Telefonu bırakıp kahve yapmak için yine kalktım.Kalkar kalkmaz mutfağın kapısı açıldı.Refleks olarak kapıya baktım.Bu anda bardağa uzanıyordum.  Baktığımda altında bir tek şortu vardı. Kalıplıydı.

Önüme dönüp bardağı almaya çalışırken büyük elleri hemen kaptı bardağı.

Tezgaha hızlıca koydu bardağı.

"Bana da yap" dedi ve arkamda ki sandalyeye oturup sigarasını yaktı.


Bardağı önüne koydum. Karşısında ki sandalyeye ise ben oturdum.Aramızda bir masa vardı.

Kaşık koymayı unutmuşum, bunu fark edip çekmeceye uzandı ve aldı.


Uzanırken çıplak sırtının inanılmaz çizildiğini gördüm.

Bu kötü hissetmeme sebep oldu.

Aynısını bende yapmıştım. Bu lanet iğrenç adama aynısını bende yapmıştım! 
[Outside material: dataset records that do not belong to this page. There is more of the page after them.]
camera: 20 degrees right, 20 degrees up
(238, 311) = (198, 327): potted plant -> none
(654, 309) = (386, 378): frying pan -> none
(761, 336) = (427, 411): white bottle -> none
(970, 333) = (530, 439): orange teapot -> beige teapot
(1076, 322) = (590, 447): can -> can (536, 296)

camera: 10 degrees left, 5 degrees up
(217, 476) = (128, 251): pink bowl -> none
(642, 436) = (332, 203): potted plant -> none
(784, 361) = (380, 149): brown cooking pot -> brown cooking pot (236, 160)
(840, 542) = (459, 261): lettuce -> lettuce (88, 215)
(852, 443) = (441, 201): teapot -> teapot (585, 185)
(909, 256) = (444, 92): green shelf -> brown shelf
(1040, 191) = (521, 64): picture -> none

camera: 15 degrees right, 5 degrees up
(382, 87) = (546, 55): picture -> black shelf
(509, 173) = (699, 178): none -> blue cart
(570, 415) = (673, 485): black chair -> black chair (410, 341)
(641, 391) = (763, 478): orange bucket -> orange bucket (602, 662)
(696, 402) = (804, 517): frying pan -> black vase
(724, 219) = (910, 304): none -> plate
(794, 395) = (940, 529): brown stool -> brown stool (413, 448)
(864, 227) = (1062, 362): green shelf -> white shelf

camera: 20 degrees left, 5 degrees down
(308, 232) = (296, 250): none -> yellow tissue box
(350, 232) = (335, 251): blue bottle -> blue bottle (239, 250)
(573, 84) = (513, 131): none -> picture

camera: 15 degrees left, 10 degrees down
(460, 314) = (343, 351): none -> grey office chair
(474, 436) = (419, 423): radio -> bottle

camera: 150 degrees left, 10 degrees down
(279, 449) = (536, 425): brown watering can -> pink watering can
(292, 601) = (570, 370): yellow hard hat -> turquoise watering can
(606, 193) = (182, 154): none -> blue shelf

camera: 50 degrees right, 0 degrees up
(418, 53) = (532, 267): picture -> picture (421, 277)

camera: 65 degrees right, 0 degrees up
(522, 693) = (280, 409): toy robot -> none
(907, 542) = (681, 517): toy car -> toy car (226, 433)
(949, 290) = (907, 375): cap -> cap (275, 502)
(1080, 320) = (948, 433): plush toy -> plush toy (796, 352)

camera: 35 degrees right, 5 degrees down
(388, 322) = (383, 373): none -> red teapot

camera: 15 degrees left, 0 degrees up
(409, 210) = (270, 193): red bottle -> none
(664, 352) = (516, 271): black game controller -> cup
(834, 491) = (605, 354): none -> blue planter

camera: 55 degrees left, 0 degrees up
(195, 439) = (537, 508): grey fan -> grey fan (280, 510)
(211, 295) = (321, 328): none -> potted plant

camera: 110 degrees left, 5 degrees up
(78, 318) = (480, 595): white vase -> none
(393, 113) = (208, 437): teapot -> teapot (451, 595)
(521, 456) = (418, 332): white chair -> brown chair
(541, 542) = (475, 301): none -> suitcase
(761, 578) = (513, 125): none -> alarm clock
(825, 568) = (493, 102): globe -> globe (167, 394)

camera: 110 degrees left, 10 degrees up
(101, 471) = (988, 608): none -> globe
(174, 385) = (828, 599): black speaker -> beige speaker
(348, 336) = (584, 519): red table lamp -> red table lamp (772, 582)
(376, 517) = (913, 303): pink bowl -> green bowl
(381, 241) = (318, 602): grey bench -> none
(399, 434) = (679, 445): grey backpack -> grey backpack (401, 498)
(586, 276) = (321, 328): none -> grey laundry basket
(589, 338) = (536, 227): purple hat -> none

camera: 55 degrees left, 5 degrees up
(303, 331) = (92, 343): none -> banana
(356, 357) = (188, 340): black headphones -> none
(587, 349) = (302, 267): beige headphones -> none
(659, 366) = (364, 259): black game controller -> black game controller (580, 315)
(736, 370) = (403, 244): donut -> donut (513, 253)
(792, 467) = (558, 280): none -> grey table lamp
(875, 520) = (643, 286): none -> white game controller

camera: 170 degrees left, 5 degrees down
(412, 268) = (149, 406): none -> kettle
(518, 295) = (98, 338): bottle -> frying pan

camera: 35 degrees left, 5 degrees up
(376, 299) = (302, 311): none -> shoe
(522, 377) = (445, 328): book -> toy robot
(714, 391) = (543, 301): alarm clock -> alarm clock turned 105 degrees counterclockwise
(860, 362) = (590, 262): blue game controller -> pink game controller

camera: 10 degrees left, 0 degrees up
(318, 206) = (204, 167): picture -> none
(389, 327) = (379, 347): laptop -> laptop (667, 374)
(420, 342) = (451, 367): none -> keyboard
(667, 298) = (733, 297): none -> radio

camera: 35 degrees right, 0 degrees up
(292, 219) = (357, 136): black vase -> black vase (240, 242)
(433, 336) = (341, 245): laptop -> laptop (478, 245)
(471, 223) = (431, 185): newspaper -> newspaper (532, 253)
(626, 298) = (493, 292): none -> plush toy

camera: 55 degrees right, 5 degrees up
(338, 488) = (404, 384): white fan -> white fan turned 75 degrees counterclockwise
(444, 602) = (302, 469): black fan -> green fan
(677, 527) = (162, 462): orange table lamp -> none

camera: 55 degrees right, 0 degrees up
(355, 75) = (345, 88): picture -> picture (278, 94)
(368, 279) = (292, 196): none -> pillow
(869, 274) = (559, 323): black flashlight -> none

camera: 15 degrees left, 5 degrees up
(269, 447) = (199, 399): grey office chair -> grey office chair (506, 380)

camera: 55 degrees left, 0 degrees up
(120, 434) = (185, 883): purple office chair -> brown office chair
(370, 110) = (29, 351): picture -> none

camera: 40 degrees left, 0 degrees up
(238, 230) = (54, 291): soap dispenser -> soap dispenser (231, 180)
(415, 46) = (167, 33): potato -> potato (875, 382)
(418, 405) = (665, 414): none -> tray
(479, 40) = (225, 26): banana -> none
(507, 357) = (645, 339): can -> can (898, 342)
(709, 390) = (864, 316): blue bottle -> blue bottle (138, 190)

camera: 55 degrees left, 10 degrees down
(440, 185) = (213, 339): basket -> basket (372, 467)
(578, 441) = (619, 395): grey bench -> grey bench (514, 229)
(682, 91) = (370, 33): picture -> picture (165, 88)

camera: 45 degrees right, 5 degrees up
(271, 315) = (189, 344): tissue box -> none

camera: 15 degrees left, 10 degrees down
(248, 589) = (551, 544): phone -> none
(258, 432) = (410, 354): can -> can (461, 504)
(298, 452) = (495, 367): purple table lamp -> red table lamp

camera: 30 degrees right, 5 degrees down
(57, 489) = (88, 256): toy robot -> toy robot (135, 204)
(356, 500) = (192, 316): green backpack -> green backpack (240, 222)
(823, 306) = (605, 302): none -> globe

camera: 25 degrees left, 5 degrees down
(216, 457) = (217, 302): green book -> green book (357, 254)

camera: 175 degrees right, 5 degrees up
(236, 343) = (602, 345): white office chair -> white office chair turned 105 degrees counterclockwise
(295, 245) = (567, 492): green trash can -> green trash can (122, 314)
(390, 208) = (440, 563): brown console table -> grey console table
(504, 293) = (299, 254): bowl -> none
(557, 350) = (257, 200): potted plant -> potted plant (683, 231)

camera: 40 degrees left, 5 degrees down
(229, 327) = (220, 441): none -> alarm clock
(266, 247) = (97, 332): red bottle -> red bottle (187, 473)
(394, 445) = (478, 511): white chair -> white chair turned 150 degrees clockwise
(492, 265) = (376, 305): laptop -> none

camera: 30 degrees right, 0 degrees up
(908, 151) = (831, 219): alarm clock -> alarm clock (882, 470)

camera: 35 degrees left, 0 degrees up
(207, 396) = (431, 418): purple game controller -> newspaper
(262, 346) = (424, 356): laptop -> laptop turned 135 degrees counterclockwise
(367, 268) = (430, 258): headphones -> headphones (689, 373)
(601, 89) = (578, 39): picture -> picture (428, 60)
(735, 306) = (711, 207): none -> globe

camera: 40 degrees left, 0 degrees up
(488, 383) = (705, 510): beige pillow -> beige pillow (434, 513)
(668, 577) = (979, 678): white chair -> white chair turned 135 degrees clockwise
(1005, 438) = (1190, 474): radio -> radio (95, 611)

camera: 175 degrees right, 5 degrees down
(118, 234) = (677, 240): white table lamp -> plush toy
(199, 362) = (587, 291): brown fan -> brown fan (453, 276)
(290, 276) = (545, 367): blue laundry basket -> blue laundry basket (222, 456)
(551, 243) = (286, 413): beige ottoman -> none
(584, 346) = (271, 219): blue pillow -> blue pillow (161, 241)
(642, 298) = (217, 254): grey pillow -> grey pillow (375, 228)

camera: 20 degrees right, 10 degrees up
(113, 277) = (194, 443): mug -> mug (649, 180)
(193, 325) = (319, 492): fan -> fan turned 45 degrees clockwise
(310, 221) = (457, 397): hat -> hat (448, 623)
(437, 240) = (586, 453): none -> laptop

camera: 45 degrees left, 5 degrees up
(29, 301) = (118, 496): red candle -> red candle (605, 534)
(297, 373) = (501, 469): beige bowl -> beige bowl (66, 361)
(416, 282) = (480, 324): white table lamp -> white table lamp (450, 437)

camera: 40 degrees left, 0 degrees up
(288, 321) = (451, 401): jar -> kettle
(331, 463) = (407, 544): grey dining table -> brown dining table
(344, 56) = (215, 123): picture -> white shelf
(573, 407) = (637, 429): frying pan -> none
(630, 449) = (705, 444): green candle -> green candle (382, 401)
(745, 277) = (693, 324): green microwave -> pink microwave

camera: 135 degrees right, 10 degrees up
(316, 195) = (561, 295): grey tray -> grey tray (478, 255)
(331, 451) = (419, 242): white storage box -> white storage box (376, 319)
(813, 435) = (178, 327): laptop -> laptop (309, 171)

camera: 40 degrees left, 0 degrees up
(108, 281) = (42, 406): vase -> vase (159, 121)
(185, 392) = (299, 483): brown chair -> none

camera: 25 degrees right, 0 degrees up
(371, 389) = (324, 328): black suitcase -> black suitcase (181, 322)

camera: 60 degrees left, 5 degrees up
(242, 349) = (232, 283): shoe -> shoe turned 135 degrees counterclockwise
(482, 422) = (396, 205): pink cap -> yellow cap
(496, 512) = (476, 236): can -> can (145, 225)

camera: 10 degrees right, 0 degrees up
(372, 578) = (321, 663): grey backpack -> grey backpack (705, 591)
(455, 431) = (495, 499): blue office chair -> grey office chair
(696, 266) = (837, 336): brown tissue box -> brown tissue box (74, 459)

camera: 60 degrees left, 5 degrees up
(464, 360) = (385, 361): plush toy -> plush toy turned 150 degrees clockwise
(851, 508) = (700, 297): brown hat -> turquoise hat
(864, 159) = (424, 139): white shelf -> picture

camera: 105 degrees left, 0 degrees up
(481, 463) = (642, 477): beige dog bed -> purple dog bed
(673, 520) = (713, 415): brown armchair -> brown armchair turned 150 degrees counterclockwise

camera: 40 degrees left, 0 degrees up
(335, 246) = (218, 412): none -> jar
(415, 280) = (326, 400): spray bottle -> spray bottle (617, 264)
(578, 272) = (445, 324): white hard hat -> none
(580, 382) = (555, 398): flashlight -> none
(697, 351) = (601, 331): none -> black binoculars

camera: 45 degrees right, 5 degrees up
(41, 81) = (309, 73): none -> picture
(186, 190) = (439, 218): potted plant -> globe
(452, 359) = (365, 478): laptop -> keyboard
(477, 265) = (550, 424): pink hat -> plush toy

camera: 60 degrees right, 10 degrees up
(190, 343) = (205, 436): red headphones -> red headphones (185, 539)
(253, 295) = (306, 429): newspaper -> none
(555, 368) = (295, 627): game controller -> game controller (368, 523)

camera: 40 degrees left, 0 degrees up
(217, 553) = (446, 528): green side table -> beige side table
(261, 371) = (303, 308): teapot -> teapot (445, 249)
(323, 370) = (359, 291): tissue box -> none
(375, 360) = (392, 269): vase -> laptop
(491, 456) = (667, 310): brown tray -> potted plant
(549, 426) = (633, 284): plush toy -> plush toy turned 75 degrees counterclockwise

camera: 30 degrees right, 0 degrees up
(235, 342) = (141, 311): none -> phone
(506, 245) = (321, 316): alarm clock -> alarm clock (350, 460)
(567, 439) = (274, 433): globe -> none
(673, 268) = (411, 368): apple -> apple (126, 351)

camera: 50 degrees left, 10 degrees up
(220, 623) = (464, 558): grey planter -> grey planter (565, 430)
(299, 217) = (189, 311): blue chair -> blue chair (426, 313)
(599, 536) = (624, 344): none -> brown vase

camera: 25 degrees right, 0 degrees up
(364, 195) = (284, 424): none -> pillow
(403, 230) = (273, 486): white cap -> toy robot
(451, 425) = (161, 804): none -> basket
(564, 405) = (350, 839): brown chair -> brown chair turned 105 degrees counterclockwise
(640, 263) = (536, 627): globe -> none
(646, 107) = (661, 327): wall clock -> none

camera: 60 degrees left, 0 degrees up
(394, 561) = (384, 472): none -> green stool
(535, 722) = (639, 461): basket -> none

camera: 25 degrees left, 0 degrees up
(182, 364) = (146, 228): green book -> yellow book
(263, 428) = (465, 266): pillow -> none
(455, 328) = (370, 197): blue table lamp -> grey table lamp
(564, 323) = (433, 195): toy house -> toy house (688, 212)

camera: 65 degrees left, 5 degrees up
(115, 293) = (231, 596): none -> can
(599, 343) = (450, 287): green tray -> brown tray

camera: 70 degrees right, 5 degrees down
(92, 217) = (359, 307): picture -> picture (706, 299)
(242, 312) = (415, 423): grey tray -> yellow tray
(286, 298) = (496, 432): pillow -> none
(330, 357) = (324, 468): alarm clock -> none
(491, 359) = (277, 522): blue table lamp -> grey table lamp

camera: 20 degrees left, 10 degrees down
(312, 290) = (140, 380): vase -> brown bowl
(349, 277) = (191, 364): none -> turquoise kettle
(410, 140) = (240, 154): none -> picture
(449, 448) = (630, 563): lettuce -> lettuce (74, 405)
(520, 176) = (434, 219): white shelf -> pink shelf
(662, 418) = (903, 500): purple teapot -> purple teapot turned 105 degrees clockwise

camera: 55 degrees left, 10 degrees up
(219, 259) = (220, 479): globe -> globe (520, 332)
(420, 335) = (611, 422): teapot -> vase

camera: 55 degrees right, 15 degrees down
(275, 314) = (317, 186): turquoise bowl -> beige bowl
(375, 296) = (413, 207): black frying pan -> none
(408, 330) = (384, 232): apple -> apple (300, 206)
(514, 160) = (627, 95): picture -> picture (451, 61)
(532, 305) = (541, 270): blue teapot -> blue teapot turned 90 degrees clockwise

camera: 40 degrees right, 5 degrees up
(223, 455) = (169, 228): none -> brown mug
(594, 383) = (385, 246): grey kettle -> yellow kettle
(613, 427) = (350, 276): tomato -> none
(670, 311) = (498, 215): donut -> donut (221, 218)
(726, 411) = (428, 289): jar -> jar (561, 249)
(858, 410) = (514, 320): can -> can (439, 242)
Kahvesinden bir yudum daha aldı.

Ve art arda yakılan sigaralar.


Sigaranın kokusundan canım çekmişti.Hiç içmeyen birinin canı nasıl ister? Hiç koklamadığım birinin kokusunu nasıl özlerim?


"Bende içebilir miyim?" diye çekinerek sordum.

Suratıma sert bir şekilde baktı.Ve paketi önüme attı.

"İç ve geber!"

Paketten bir tane alıp mırıldandım;

"Ben zaten öldüm." 


Masanın ortasında ki çakmağa uzandım.

Yaktım ve ağzıma götürüp içime çektiğim an, boğuluyordum.


Art arda öksürüklerim devam etti.Önüme bir bardak su getirdi.

Suyu tek yudumda içtim.

Bu gerçekten mükemmeldi.


Ama içmek istemedim ve bıraktım.


"Sevgilin mi?" diye sordum.

"Hayır" dedi umursamayarak.

"Oda benim gibi yani" dedim yürek yemiş bir şekilde.

"Senin gibi? küfür gibi" dedi kahkaha atarak.

Ağlamamalıydım bu yüzden tebessüm ettim.Gülmem hoşuna gitmemişti.


"Bekaretini alırken neden böyle gülmüyordun?" İğrençsin.

Sustum ve kahveme çevirdim gözlerimi.

"Bebeğin bile var lan, bu yaşta anne oldun" dedi büyük kahkaha atarak.

"Yapma" dedim mırıldanarak.

"Buraya gel" dedi. Kafamı hayır anlamında salladım.

"Eğer gelmezsen burada seni sikerim!" Yavaş adımlarla karşısında geçtim.

Sandalyeyi masanın altından çekti ve bileğimi tutarak kucağına oturmamı sağladı.

Oturduğumda organı sertti. Daha yeni bir kız becermesine rağmen.


Ve suratımı tutup kendisine doğru çevirdi.

"Kaldırdığın şeyi indirdin" O an kalkmak için ne kadar dirensem de kalkamadım.

"Uslu dur!"

Dediğinde dudaklarıma baktı.

"Aç ağzını" ne?

"İkiletme!" dediğinde hafif ağzımı açtım. Ne yapabilirdi ki?

Sigarasından uzun bir şekilde çekti ve ağzını açmadan dudaklarıma yaklaştı ve dumanının ağzıma girmesini sağladı.

"Yut!" yine aynı şey olacaktı.Yuttum, bu sefer daha az öksürmüştüm.Ama canım yanıyordu.


"Aferin. Şimdi öp beni" dedi.Bunu yapacağımı sanıyor muydu?

"Hayır" dedim. Yine kalkmak için hareket ettiğimde kaslı kolları buna izin vermiyordu.

"Sana ikiletme dedim dimi?" dedi ve küçük jilet çıkarttı. Gözlerim büyümüştü resmen.

Kolumu ister istemez aldı ve suratıma son kez baktı.

"Yapma" dedim.

Beni umursamayıp gözlerini koluma çevirdiği an suratını kendime çevirdim ve  ağlayarak öptüm.